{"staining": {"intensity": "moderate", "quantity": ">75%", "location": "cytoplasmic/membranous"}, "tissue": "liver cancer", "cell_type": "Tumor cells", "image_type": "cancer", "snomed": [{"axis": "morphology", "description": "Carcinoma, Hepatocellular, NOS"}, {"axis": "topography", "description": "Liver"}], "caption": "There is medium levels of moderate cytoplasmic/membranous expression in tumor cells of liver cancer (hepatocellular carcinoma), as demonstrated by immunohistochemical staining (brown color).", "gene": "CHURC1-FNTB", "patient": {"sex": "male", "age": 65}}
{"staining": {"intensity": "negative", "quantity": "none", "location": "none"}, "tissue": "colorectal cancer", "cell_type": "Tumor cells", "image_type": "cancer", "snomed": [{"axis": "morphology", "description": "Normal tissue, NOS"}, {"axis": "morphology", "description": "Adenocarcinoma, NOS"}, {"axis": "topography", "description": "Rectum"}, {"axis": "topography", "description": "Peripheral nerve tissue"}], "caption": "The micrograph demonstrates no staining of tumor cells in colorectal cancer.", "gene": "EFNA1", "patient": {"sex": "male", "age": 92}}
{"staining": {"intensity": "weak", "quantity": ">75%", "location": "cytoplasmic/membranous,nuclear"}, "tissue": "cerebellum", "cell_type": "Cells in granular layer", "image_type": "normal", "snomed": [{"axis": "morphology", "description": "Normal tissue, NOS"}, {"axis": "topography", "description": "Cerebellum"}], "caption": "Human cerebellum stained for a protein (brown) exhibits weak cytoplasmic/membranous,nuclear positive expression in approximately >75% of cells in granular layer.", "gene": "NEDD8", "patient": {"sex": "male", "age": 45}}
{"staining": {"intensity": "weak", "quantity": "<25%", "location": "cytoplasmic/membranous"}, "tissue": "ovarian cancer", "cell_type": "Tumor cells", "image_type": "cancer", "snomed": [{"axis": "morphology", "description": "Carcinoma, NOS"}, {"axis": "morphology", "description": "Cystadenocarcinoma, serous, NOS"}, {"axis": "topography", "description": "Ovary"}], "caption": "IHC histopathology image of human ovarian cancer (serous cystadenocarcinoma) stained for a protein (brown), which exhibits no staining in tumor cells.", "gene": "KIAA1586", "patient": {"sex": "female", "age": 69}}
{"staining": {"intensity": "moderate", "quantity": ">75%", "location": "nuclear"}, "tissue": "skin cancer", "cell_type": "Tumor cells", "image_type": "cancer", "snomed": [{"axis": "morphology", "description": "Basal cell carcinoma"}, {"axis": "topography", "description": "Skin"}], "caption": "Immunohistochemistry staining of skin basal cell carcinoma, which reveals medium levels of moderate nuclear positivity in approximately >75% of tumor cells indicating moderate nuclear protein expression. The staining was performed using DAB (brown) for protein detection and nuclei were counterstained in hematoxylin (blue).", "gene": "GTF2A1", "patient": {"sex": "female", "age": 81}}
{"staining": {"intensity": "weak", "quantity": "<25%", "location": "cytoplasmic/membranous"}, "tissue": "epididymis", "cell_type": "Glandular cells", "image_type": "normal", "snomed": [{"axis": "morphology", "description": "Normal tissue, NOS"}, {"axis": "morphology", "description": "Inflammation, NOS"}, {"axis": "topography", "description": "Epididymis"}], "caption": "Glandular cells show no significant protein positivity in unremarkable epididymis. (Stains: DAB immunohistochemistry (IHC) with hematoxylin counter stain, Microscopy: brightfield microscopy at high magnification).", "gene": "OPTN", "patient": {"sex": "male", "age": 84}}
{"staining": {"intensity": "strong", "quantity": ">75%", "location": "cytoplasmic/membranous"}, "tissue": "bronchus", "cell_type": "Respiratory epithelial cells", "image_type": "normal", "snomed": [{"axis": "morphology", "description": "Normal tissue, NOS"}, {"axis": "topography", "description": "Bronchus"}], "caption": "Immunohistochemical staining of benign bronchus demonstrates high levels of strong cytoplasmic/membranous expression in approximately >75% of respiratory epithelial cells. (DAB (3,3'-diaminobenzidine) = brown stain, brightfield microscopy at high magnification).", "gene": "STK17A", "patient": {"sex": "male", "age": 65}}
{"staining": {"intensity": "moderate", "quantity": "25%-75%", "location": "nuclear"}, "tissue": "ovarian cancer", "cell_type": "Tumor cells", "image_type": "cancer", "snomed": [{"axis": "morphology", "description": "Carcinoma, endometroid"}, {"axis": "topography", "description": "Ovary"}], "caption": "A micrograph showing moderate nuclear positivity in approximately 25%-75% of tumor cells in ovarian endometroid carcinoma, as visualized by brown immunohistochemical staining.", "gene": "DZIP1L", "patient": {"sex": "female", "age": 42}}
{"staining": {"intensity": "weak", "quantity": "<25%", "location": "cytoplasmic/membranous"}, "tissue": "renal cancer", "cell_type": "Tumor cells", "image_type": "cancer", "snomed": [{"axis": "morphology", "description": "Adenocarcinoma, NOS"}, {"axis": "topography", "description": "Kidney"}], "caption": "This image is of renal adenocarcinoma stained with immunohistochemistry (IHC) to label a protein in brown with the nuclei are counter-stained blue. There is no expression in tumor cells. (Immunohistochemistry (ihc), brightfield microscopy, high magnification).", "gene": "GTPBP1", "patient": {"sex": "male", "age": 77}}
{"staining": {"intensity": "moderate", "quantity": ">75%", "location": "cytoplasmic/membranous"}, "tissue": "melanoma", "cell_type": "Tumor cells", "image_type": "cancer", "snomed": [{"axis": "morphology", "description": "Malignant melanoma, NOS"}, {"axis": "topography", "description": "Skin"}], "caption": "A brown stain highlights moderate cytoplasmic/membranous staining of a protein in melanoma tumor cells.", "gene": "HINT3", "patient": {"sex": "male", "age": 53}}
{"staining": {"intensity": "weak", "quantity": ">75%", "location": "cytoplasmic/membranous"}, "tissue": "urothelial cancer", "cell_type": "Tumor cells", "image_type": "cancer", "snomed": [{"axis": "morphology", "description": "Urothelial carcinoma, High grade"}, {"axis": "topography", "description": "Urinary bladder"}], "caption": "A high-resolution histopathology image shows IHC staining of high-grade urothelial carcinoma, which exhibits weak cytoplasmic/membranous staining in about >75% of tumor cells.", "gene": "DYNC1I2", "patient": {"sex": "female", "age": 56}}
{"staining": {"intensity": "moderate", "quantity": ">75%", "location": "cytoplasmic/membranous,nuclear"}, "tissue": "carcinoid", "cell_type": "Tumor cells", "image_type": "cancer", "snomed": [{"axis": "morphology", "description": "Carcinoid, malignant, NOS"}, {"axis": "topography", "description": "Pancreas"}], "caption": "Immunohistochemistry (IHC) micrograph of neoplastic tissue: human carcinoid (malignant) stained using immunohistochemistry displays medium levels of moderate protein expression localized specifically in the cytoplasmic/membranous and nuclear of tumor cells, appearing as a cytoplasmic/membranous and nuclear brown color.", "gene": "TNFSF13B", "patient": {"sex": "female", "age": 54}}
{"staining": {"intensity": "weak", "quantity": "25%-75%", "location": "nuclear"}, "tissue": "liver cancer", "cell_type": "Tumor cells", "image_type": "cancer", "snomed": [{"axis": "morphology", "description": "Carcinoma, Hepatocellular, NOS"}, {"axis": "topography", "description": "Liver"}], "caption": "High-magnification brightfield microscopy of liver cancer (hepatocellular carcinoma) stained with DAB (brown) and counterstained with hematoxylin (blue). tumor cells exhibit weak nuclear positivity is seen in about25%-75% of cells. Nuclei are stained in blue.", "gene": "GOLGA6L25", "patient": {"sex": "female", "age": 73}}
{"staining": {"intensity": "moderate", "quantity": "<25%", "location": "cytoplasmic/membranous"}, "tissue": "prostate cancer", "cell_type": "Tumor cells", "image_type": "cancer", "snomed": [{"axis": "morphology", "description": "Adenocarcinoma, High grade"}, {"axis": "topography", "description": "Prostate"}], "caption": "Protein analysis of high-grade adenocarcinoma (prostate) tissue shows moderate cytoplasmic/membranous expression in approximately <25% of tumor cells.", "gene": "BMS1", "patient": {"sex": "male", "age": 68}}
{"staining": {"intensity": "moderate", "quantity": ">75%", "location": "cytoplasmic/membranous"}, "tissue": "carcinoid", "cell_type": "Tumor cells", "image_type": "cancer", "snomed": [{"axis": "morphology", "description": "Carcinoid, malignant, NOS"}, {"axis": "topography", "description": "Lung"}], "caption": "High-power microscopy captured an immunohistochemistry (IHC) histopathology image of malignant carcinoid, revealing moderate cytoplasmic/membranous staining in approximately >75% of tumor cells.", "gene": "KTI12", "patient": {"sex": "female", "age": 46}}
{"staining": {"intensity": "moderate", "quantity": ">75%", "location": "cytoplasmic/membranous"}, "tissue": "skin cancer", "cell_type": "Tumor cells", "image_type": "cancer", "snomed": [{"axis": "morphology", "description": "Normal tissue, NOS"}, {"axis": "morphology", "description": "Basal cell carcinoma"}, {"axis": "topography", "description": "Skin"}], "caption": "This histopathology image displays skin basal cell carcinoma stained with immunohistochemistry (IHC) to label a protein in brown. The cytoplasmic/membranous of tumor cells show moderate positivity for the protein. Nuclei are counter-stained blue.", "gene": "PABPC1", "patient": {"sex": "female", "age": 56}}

» **WHAT TO PRODUCE**
Once the line with "micrograph demonstrates no" is found in the records above, print exactly that line and every line after it through the line with "image of human".

» **EXPECTED ANSWER**
{"staining": {"intensity": "negative", "quantity": "none", "location": "none"}, "tissue": "colorectal cancer", "cell_type": "Tumor cells", "image_type": "cancer", "snomed": [{"axis": "morphology", "description": "Normal tissue, NOS"}, {"axis": "morphology", "description": "Adenocarcinoma, NOS"}, {"axis": "topography", "description": "Rectum"}, {"axis": "topography", "description": "Peripheral nerve tissue"}], "caption": "The micrograph demonstrates no staining of tumor cells in colorectal cancer.", "gene": "EFNA1", "patient": {"sex": "male", "age": 92}}
{"staining": {"intensity": "weak", "quantity": ">75%", "location": "cytoplasmic/membranous,nuclear"}, "tissue": "cerebellum", "cell_type": "Cells in granular layer", "image_type": "normal", "snomed": [{"axis": "morphology", "description": "Normal tissue, NOS"}, {"axis": "topography", "description": "Cerebellum"}], "caption": "Human cerebellum stained for a protein (brown) exhibits weak cytoplasmic/membranous,nuclear positive expression in approximately >75% of cells in granular layer.", "gene": "NEDD8", "patient": {"sex": "male", "age": 45}}
{"staining": {"intensity": "weak", "quantity": "<25%", "location": "cytoplasmic/membranous"}, "tissue": "ovarian cancer", "cell_type": "Tumor cells", "image_type": "cancer", "snomed": [{"axis": "morphology", "description": "Carcinoma, NOS"}, {"axis": "morphology", "description": "Cystadenocarcinoma, serous, NOS"}, {"axis": "topography", "description": "Ovary"}], "caption": "IHC histopathology image of human ovarian cancer (serous cystadenocarcinoma) stained for a protein (brown), which exhibits no staining in tumor cells.", "gene": "KIAA1586", "patient": {"sex": "female", "age": 69}}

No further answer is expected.